++++ The input

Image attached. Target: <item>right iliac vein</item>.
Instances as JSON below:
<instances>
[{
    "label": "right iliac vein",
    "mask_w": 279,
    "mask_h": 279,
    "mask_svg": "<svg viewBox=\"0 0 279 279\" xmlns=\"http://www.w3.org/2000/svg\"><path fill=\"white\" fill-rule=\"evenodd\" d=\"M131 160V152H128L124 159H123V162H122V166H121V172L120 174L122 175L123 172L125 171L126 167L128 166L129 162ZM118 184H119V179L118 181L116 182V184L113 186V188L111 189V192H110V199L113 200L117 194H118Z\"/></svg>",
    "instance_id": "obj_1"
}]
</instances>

++++++++

- [Exercise details]
Extract every line of the material above and reproduce it verbatim, without changing a single character.

- [The output]
Image attached. Target: <item>right iliac vein</item>.
Instances as JSON below:
<instances>
[{
    "label": "right iliac vein",
    "mask_w": 279,
    "mask_h": 279,
    "mask_svg": "<svg viewBox=\"0 0 279 279\" xmlns=\"http://www.w3.org/2000/svg\"><path fill=\"white\" fill-rule=\"evenodd\" d=\"M131 160V152H128L124 159H123V162H122V166H121V172L120 174L122 175L123 172L125 171L126 167L128 166L129 162ZM118 184H119V179L118 181L116 182V184L113 186V188L111 189V192H110V199L113 200L117 194H118Z\"/></svg>",
    "instance_id": "obj_1"
}]
</instances>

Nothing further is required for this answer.